Let's take Cheryl Kolak-Dudek as an example, as far as I can tell she has had two articles published and I can't find any record online of exhibitions she has had in this century. She is "an Associate Professor of Print Media in the Studio Arts Department." Now for comparison Dr. Grant Brown, an associate professor in the department of biology at Concordia has had 74 articles published. Since he is a biologist, I don't think exhibiting is required, but I'd bet dollars to doughnuts that he has given presentations at public conferences, and his articles have been published in books as well - both of which would strike me as being similar.

Then, Dean Wild mentioned that "Fine Arts provides annual average funding of $1,800 per graduate student, while Queen’s, for example, guarantees eligible PhD students $18,000 (minimum) per year." Which I find astonishing since Queen's University does not have any Graduate Students in Fine Arts. How do I get some of that $18,000?

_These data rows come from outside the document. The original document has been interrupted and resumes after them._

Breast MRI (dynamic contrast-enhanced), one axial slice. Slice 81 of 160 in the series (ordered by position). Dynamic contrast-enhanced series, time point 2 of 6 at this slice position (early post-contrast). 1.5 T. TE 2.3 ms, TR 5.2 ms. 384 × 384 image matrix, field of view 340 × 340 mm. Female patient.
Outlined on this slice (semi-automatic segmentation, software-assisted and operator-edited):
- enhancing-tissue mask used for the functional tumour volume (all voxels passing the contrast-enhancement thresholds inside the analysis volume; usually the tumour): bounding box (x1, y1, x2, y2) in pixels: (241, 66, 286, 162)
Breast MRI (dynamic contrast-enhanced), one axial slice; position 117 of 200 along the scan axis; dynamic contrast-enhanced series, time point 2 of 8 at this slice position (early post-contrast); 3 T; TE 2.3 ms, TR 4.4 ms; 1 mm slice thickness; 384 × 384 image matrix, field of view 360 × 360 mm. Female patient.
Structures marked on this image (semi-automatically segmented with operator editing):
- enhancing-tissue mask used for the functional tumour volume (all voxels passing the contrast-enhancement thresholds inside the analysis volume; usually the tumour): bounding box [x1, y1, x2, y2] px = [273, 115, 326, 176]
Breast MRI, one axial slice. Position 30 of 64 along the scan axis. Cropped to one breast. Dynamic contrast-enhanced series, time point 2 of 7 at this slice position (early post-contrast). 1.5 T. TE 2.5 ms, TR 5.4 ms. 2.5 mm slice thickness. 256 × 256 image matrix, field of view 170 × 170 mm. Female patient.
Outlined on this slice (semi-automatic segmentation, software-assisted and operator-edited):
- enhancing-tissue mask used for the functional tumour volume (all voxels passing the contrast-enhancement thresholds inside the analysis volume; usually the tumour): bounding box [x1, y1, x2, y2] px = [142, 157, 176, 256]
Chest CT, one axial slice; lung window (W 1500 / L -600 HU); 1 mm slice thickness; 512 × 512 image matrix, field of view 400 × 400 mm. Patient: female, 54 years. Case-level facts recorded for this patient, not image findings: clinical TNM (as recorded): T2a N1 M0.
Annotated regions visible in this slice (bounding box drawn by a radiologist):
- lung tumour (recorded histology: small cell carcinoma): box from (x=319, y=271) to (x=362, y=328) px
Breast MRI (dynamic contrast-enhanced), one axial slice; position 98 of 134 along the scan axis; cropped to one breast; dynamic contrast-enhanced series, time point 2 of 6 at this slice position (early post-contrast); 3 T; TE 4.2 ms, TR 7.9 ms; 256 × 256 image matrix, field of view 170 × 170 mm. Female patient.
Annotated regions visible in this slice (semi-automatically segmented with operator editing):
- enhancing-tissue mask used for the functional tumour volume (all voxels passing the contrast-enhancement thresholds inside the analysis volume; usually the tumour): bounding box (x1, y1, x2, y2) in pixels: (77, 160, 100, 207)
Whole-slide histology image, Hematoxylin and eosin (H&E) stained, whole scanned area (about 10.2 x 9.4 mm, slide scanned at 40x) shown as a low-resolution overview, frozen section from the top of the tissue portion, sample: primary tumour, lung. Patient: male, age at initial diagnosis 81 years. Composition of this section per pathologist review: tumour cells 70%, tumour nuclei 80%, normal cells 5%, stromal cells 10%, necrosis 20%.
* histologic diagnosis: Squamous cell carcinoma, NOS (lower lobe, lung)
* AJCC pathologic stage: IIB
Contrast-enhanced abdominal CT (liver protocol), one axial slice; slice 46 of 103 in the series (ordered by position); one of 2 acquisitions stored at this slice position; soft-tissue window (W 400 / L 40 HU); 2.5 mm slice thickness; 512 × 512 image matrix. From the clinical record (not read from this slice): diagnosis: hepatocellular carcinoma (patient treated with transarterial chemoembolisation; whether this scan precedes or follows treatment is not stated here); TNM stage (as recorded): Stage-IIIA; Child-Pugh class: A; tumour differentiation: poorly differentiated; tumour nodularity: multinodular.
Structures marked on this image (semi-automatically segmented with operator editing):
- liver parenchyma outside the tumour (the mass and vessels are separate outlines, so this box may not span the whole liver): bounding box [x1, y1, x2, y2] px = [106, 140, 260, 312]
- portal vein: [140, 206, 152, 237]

And finally in the article there is this sentence; "FOFA will need to hire about 65 new faculty members over the next 10 years..." Then a little bit further down there is this sentence "On the financial front, the faculty worked to eliminate its projected deficit for 2006/07 by cutting all operating budgets by five per cent, raising undergraduate class capacity by 10 per cent, severely limiting capital expenditures and putting hiring on hold." [emphasis mine] Which is it? Do they need to hire staff? Or do they need to not hire staff?